I urge the Minister to be more caring, compassionate and equitable in the treatment of these students.

Minister for Education (Ms. Bhreathnach): Information on Niamh Bhreathnach  Zoom on Niamh Bhreathnach  The issue of the number of students who should be admitted to Higher Diploma in Education courses is a difficult one. My objectives are to ensure an adequate supply of teachers and to maintain some reasonable balance between the supply and demand for teachers.

In particular, I wish to avoid a situation where there is an oversupply of secondary teachers or outcry about the number of teachers who cannot get employment, such as happened not so long ago.

The exact forecasting of teacher requirements is a difficult exercise, but from the enrolment projections and other information available to me, it appears that the quota of Higher Diploma in Education students enrolled for the 1994-95 academic year will be adequate to fill the vacancies available.

In relation to the Higher Diploma in Education intake for the 1995-96 academic year, I am re-examining the position and I will take into account such factors as enrolment projections, the estimated teacher numbers required and other statistical information. Other features which will have a bearing on [694] the question are natural wastage of teachers, transition year take-up and the likely additional posts to be approved for schools for 1996-97. These issues will be balanced against the total teacher supply; the output from specialist teacher-training college, such as home economics, psysical education, and technology; and the output from the Higher Diploma in Education courses.

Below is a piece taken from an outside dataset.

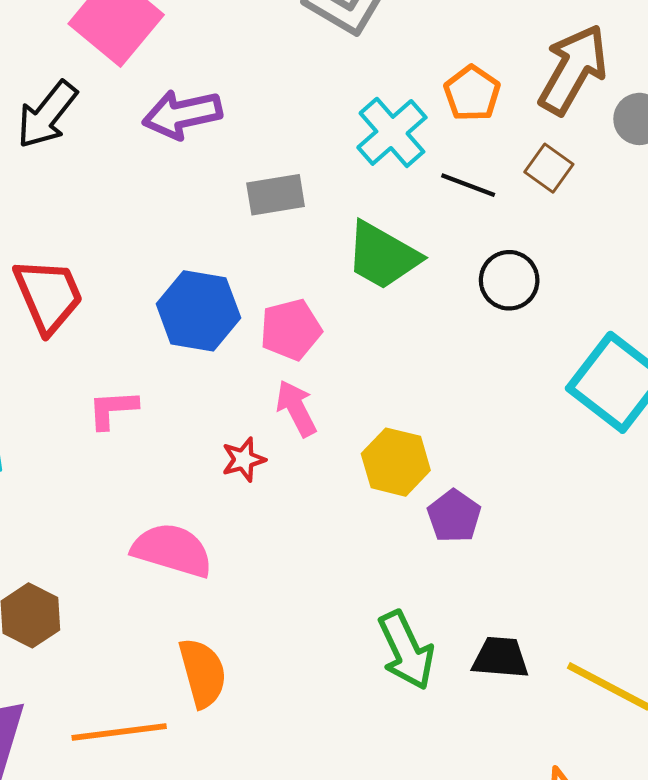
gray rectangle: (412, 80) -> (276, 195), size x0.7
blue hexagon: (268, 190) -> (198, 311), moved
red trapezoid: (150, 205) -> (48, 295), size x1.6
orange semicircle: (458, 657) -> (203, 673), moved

In attempting to make projections, it is impossible to guess how some schools will attempt to fill their vacancies — for example, how they will redeploy their existing staff and what subject mix they will seek in advertising the vacant post.

Another problem is that there are perceived shortages of teachers of certain subjects. The mobility of teachers comes into play here, and the location of the school may well have a bearing on the ease with which a particular vacant post can be filled. The output from Higher Diploma in Education courses does not ensure any particular mix of basic degrees.

It does not follow that the removal of the quota imposed on places in Higher Diploma in Education courses would enable more students to pursue a career in secondary school teaching. Rather, it might result in an oversupply of graduates qualified to teach in secondary schools. This is a situation which I should like to avoid if possible.

I expect to make a decision shortly on the question of the number of places on Higher Diploma in Education courses for the 1995-96 academic year.